You probably know that what people see "above the fold" - in the first screen visible without scrolling - on whatever page of your website they land on is going to have to do the job of drawing them deeper into the site. And if within a few seconds they don't see what they're looking for, they'll be gone.
Although when viewing your pages in your own system you may be seeing irresistible content above the fold, are you sure visitors are seeing the same?
To assume so could be a very bad assumption, depending on:
- how your site is coded
- the device on which your visitor is viewing your site
- the screen resolution of the visitor's browser
With a couple of free tools and a bit of work. you can take the guesswork out of discovering how many visitors to your site are seeing it on how big a screen, and what's visible to them above the fold.

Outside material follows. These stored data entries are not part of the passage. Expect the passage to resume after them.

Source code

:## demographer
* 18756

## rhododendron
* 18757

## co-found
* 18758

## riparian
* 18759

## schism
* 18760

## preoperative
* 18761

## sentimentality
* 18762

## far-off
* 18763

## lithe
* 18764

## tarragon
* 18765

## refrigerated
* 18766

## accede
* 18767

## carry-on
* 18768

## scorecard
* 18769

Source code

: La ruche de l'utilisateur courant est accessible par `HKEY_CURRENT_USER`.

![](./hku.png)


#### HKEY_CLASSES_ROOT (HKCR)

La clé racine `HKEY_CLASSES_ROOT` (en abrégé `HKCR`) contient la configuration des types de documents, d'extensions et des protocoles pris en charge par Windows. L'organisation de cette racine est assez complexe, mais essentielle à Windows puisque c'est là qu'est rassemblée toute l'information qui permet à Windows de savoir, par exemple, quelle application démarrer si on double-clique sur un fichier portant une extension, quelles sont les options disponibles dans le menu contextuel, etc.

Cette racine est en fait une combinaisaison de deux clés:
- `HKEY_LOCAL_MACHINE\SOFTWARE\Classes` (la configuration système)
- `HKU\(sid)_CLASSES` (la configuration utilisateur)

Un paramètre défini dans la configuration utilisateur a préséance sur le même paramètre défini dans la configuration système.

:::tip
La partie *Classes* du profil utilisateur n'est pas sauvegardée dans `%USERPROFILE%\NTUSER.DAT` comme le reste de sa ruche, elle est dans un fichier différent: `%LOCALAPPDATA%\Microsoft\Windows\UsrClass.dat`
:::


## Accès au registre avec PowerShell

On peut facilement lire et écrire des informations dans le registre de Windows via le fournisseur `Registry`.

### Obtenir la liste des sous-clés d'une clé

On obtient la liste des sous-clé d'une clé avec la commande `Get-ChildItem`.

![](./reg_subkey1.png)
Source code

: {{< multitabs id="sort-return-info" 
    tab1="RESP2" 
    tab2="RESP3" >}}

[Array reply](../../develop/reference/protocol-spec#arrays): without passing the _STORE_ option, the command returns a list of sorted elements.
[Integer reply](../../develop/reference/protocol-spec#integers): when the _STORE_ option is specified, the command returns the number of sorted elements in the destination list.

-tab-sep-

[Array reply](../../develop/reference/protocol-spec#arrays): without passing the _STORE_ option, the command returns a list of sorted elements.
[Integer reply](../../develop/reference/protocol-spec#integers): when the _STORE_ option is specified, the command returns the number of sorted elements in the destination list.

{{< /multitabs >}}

Before you start, some things you need to know:
- You need to have a Google Analytics account that's been running long enough to produce some data.
- On a Windows PC, you need to be running Windows 7 or later for Google Chrome to work correctly.
- You need to have the latest compatible version of Google Chrome installed.
First, log in to your Google Analytics account and in the left-side menu, expand Audience, then expand Mobile and click on Overview:
That should take you to a screen like this:
Once there, click on the Secondary Dimension dropdown arrow, key "browser size" into the search field, and the green Browser Size link should pop up, like this:
Click the green Browser Size link, and the table below the graph should now display a list of all the browser sizes visitors to your site used during whatever time period you've chosen, along with (among other things) numbers of Users and average Bounce Rates for each browser size, like this:
Note the three things I've highlighted in that screencap:
Because this table may have thousands of lines, you may want to look at desktop, mobile, etc. devices one group at a time. To do that, in the search field at the top enter "desktop" or whatever, and the table will display Desktop devices only. In our example, for simplicity, I'm just going to work with the raw list, as in the screencap.
Now look at line #8: desktops with 800x600 screen resolution. What's interesting about this device/resolution combination is that the Bounce Rate is 100%. 661 people viewed a landing page on our site using a desktop device with 800x600 resolution, and every one of them clicked away without going farther into the site.
Obviously these people didn't find what they expected to find above the fold (or if they stayed long enough to scroll, below the fold either).
So: what did these people with 800x600 screen resolutions see on your landing page?
To find that out we need the Google Chrome browser running on Windows 7 or later and the Window Resizer extension developed by Ionut Botizan.
Just open Chrome, go to the Chrome Web Store and search for "window resizer":
Among the search results you should see this:
Install that extension.
Then open your website in Chrome. At top right in the Chrome toolbar you should now see the Window Resizer icon. Click on that to open it, like this:
Notice that you can click any of the preset resolutions, or use the 2 boxes at the bottom to key in any other resolution.
The above-the-fold part of the home page of our site, with 1440x900 resolution, looks like this:
There's a fair amount of interesting stuff visible there.
But then in Window Resizer, change the screen resolution to 800x600 - by keying those numbers into the 2 boxes at the bottom, as 800x600 isn't one of the presets - and see what those people with browsers set at 800x600 are seeing:
Obviously, if we want to draw people with 800x600 browser resolutions into the site, we need a redesign - maybe starting with reducing the amount of screen real estate occupied by the logo header and big photo, and putting a link to a meaningful free offer at the top of the left column.